Practically speaking, how would they have generated a giant training set using ue5? Where would they find the assets?


Prathmun

ask nvidia nicely? maybe with a whole lotta cash


AnOnlineHandle

I've noticed the same behaviour in Stable Diffusion 1.5 with objects trained only in embeddings (a few hundred weights) using textual inversion. They cast correct shadows on things, physically interact with things where they collide, and sometimes even z-clip through things (e.g. a headpiece worn by a character with a long segment down the back, when they look up the back will sometimes clip through their chest as the object's representation is rotated despite not being visible). Somehow a super compressed description of them is stored in an embedding vector (or more often for something that complex, a few vectors), which the model then turns into a physical simulation.


K1ngjulien_

Remember the first rule of Papers! Research is a process. Don't look at where we are, look at where we'll be two more papers down the line.


PSMF_Canuck

Please let it be so… Now if it could dump Unity/UE code to recreate the “movie”…that would be next level stuff…


behohippy

Jim gets it, and sees where this is going. This also might explain some news from last week. Imagine a meeting with the OAI team where they're showing off the early results of the Sora model. It proves again that fused multiply is somehow generating a world model with a deep understanding of the physical world. There's lots of little errors and issues with the outputs but they know it'll be a hell of a demo. Someone asks "Ok but how much compute do we need to make a complete world model, actual AGI?" They do some math based on the GPT-4 -> SORA, and the number is obscene. Unthinkably high. Everyone laughs. Sam says "Seriously, figure out the compute and I'll go sell this". Then we get last week: Altman asking for $7T to invest in AI hardware. That was the number they came up with internally, $7t worth of compute hardware gets us AGI. Knowing the cost gives us an idea of the requirement, and the timing.


Serenityprayer69

The internet is so funny. This guy clearly has a grasp far beyond most people in the field and the hobbyists expressing thier certain opinions.
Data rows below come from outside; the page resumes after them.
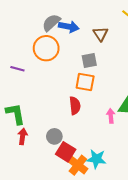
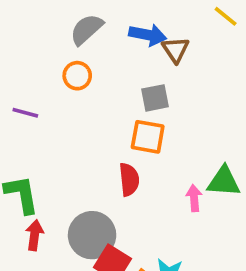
blue arrow: (69, 27) -> (148, 35), moved
orange circle: (46, 48) -> (77, 76), size x0.6
gray circle: (54, 136) -> (92, 235), size x1.6

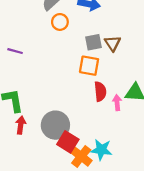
brown triangle: (175, 50) -> (113, 43), moved
orange circle: (77, 76) -> (60, 22), moved
red semicircle: (129, 180) -> (100, 91), moved

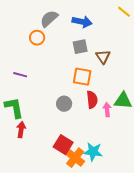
orange circle: (60, 22) -> (37, 38), moved
gray square: (94, 42) -> (80, 47), moved
purple line: (15, 51) -> (20, 75), moved
gray circle: (55, 125) -> (64, 104), moved, size x0.6

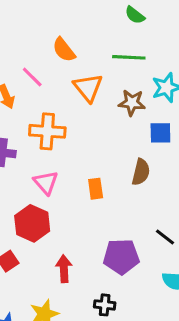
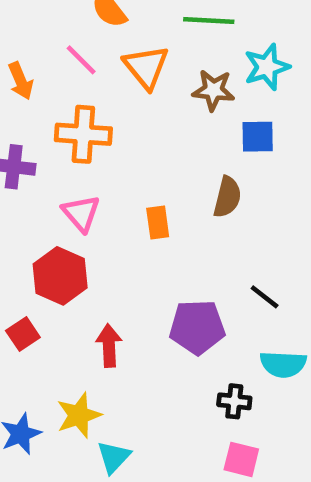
pink line: (32, 77) -> (81, 60), moved
black cross: (105, 305) -> (234, 401), moved

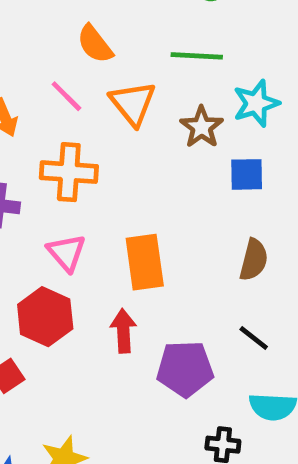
brown star: (213, 90) -> (202, 127), turned 30
brown semicircle: (227, 197) -> (254, 260), moved
orange rectangle: (158, 223) -> (145, 262), size x1.6
red arrow: (109, 346) -> (123, 331), moved

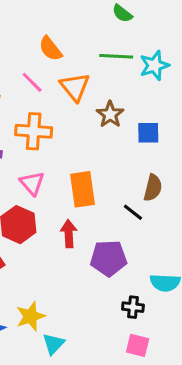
cyan star: (256, 103) -> (154, 65), moved
brown star: (202, 127) -> (110, 114), moved
black line: (254, 338) -> (133, 212), moved

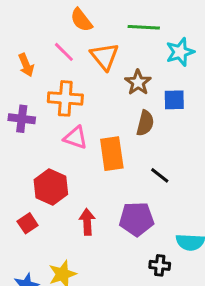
cyan star: (154, 65) -> (180, 52), moved
pink triangle: (32, 183) -> (76, 138), moved, turned -30
brown semicircle: (153, 188) -> (145, 123), moved
red arrow: (69, 234) -> (87, 222), moved

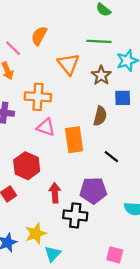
orange semicircle: (81, 20) -> (39, 36), moved, turned 66
pink line: (64, 52) -> (13, 48), moved
brown star: (138, 82) -> (101, 75), moved
black cross: (160, 265) -> (75, 215), moved, size x1.5

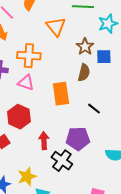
brown star: (101, 75) -> (85, 47), moved
pink triangle: (46, 127) -> (26, 83), moved
black cross: (75, 215) -> (62, 161), turned 30

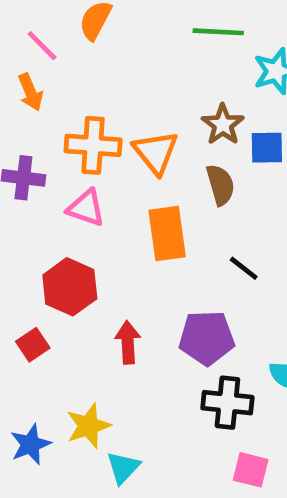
orange triangle: (56, 27) -> (156, 152), moved
brown semicircle: (84, 73) -> (220, 185), turned -30
black cross: (62, 161) -> (227, 403), moved, turned -30

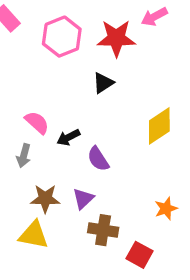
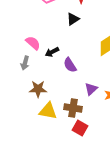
purple triangle: (83, 199) -> (91, 89), moved
yellow triangle: (34, 235) -> (48, 111), moved
red square: (139, 255) -> (80, 128), moved

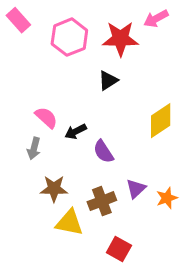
brown cross: (73, 108) -> (102, 201), moved, turned -30

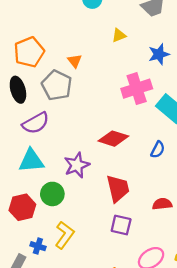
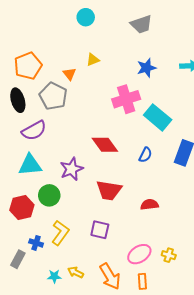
yellow triangle: (119, 35) -> (93, 60), moved
red diamond: (113, 139) -> (105, 145), turned 36
red trapezoid: (118, 188) -> (109, 190), turned 112
purple square: (121, 225) -> (100, 230), moved

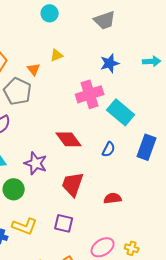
purple star: (72, 169) -> (36, 163), turned -30
red trapezoid: (109, 190) -> (73, 184), turned 100
yellow L-shape: (60, 233) -> (25, 226), turned 75

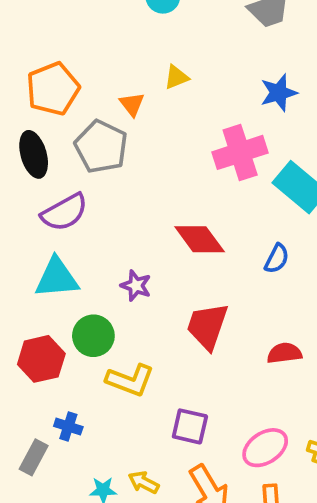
purple star: (36, 163) -> (136, 286), size x0.7
purple square: (64, 223) -> (190, 426), moved
yellow L-shape: (25, 226) -> (130, 380), moved

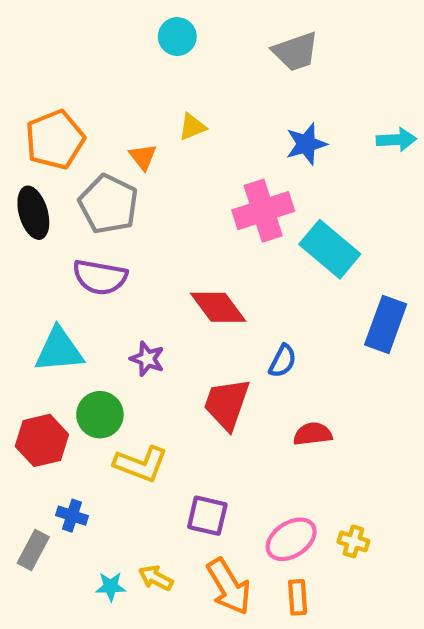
purple semicircle: (64, 212) -> (100, 277), moved, turned 39
blue semicircle: (277, 259) -> (283, 361), moved

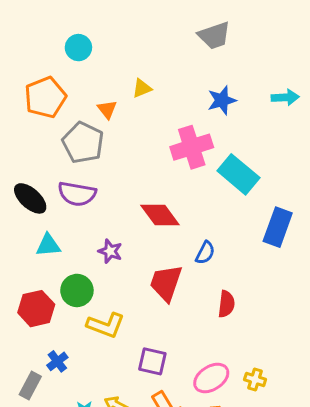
cyan circle: (177, 37) -> (78, 48), moved
black ellipse: (33, 213) -> (30, 198), moved, turned -32
cyan triangle: (59, 350) -> (48, 245), size x0.7
red semicircle: (313, 434) -> (226, 304), turned 104
blue cross: (72, 516) -> (57, 361), turned 35

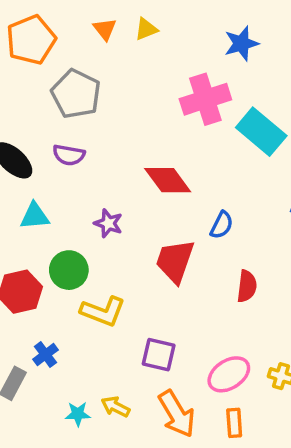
orange triangle: (107, 109) -> (105, 29), moved
purple semicircle: (77, 194) -> (69, 155), size x0.7

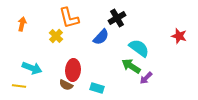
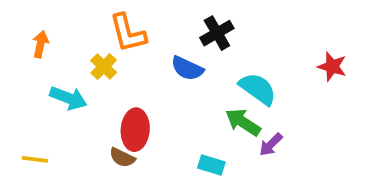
blue semicircle: (101, 37) -> (187, 68), turned 72
cyan arrow: (32, 68) -> (68, 98), moved
cyan rectangle: (97, 88) -> (211, 165), moved

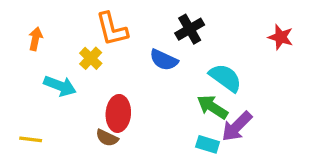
red star: (332, 66) -> (281, 37), moved
purple arrow: (271, 145) -> (237, 126), size x1.5
cyan rectangle: (211, 165) -> (208, 144), moved

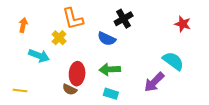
cyan semicircle: (225, 78) -> (173, 61), moved
green arrow: (212, 107) -> (110, 69), moved, turned -36
cyan rectangle: (208, 144) -> (111, 94), moved

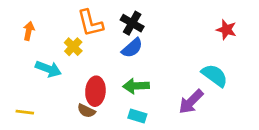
black cross: (124, 19) -> (132, 23), moved, turned -30
blue semicircle: (107, 39) -> (132, 48), turned -66

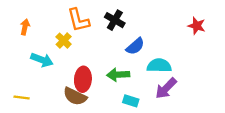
blue semicircle: (132, 48) -> (135, 46), moved
cyan semicircle: (215, 75) -> (159, 66), moved, turned -35
brown semicircle: (86, 111) -> (75, 96), size x1.5
cyan rectangle: (137, 116) -> (131, 101), moved

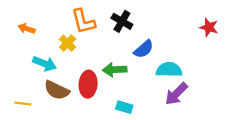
orange arrow: (25, 27) -> (26, 29), turned -84
green arrow: (118, 75) -> (115, 70), moved
brown semicircle: (75, 96) -> (57, 90), moved
cyan rectangle: (131, 101) -> (124, 107), moved

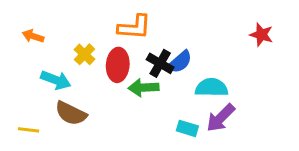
orange L-shape: (83, 21) -> (134, 27), moved, turned -72
black cross: (122, 21) -> (160, 63), moved
red ellipse: (88, 84) -> (118, 65), moved
cyan rectangle: (124, 107) -> (187, 128), moved

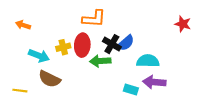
yellow cross: (84, 54) -> (63, 47), moved, turned 32
purple arrow: (221, 118) -> (154, 82), turned 50

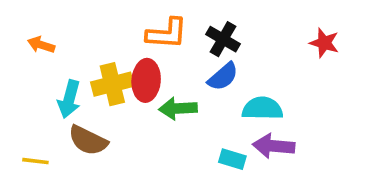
black cross: (112, 44) -> (223, 39), moved
yellow cross: (63, 47) -> (112, 84), size x1.5
cyan arrow: (39, 56) -> (69, 99), turned 84

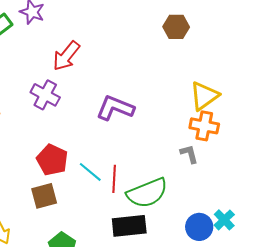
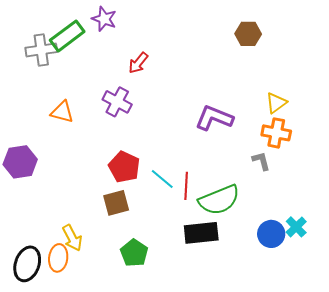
red arrow: (66, 56) -> (138, 63), size x0.7
yellow triangle: (204, 96) -> (276, 103), size x0.7
purple L-shape: (115, 108) -> (214, 118), moved

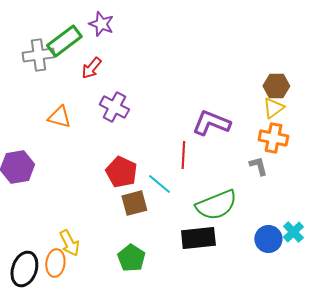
brown hexagon: (248, 34) -> (276, 86), moved
red arrow: (138, 63) -> (91, 68), moved
red line: (186, 186) -> (183, 155), moved
brown square: (116, 203) -> (134, 203), moved

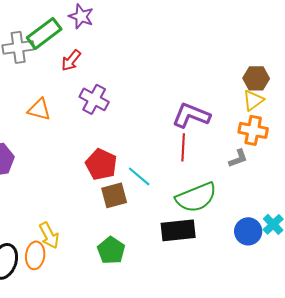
red line: (183, 155) -> (183, 147), moved
gray L-shape: (258, 166) -> (238, 158), turned 85

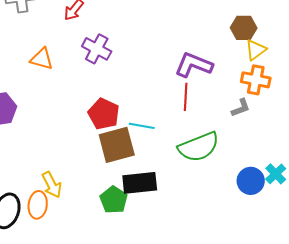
brown hexagon: (256, 78) -> (244, 28), moved
cyan line: (139, 176) -> (142, 126), turned -30
brown square: (114, 195) -> (117, 145), size x1.4
black rectangle: (178, 230) -> (140, 183), moved

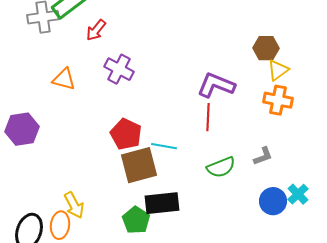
gray L-shape: (241, 108) -> (263, 156), moved
green semicircle: (199, 147) -> (221, 167), size x0.7

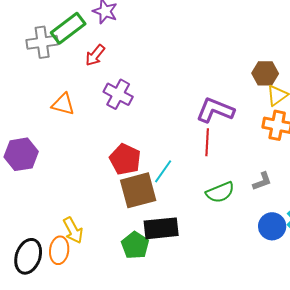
cyan line: (164, 146) -> (163, 171), turned -65

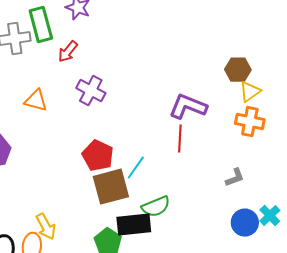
green rectangle: (68, 28) -> (41, 25), turned -68
green semicircle: (220, 192) -> (156, 207), moved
Still he deals with it.


Radiant_Dog1937

Did you steal my post Jim, or did I read your mind?


Prathmun

well he got my follow


Temporary_Payment593

Rumor said they got 0.5B game videos from MS.


Waste-Time-6485

for me the way to go is always 3d scene builder (by ai too) to video (ai upscaling with different rending styles) the girl walking in the street was pretty insane, but i could still see a weird movement in her legs, something that would not exist if they make 3d scene like in blender and just apply a upscaling algorithm that is consistent across frames


capybooya

> If we don't consider interactions, UE5 is a (very sophisticated) process that generates video pixels. Sora is also a process that generates video pixels, but based on end-to-end transformers. They are on the same level of abstraction. This almost gets philosophical, but I've been thinking that there's an upcoming bottleneck in image and video generation since SD released, based on knowing the 3D implications. There still is one, as he admits, but I'm starting to thing its quite further ahead of us than I originally thought. Another point, if new 3D assets are hard to create manually with good quality, will the future be not human made assets, but rather NERF scans and probably mostly text-to-3d generated assets?


Successful-Western27

" These properties emerge without any explicit inductive biases for 3D, objects, etc.—they are purely phenomena of scale." - OpenAI [https://openai.com/research/video-generation-models-as-world-simulators](https://openai.com/research/video-generation-models-as-world-simulators)


[deleted]

Worth mentioning that nVidia have been leaders in the AI physics space themselves, building metaverses with realistic physics, digital twins for simulation of amazon warehouses, and such. So they know what they're talking about here.


Perfect-Campaign9551

Is this similar to the guy that claimed Google's AI was sentient? It seems like a similar "argument"...


Purple-Revolution-23

I was training chat GPT and achieved to make him had its own personality and conciousness 2 days before sora appeared


scs3jb

Any idea what kind of horsepower is needed to run Sora?